The only nights Chloé did not sleep pressed against Awa were when a mark paid the extra franc to have her stay until morning with him on a lumpy pallet surrounded by cheaply perfumed curtains. Those nights were harder than Awa expected, though she was not so foolish as to think loving a whore would be easy. She managed it, though, and took a quiet little thrill in keeping her own secrets as Chloé let one after another slip out with the errant tear; she told Awa about her absent mother, her abusive father, and her molesting uncle, about running away from home to work in the city only to find herself on her back, about her dreams and nightmares.

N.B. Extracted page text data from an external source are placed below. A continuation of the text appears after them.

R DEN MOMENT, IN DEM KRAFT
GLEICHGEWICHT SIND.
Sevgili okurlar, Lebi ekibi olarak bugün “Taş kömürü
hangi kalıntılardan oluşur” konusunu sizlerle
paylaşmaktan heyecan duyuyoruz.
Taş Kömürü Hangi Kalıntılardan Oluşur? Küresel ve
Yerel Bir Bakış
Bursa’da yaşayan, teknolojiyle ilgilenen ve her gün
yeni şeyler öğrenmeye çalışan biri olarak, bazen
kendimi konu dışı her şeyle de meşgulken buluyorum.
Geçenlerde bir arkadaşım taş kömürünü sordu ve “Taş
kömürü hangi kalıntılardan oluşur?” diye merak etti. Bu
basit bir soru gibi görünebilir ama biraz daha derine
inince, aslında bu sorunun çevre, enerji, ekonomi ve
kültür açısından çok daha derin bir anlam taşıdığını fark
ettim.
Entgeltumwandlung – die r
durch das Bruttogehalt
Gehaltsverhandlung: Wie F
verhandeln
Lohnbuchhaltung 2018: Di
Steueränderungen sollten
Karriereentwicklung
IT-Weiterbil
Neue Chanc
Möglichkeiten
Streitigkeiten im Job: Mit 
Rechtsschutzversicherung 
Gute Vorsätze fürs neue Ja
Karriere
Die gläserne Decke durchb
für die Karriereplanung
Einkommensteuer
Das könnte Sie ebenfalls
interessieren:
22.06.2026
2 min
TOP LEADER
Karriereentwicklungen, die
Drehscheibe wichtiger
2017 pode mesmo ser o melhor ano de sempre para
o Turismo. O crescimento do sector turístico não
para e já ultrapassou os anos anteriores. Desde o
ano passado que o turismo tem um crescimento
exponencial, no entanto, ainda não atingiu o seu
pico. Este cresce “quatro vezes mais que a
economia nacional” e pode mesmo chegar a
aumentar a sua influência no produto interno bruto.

“I’m going to be famous, a poetess,” said Chloé as they sat on the edge of their pallet early one morning. She stunk like the
man she had just left and Awa drank more to kill the scent. “That Moor I told you about, he had a book by one of them, courtier, no, courtesans. Italian bird, sang poetry into her books, and now everyone from the Grand Duke of Muscovy to the caliph of wherever are singing her praises. I’ll write like her, sad poems and sweet, and be the queen of the courtesans.”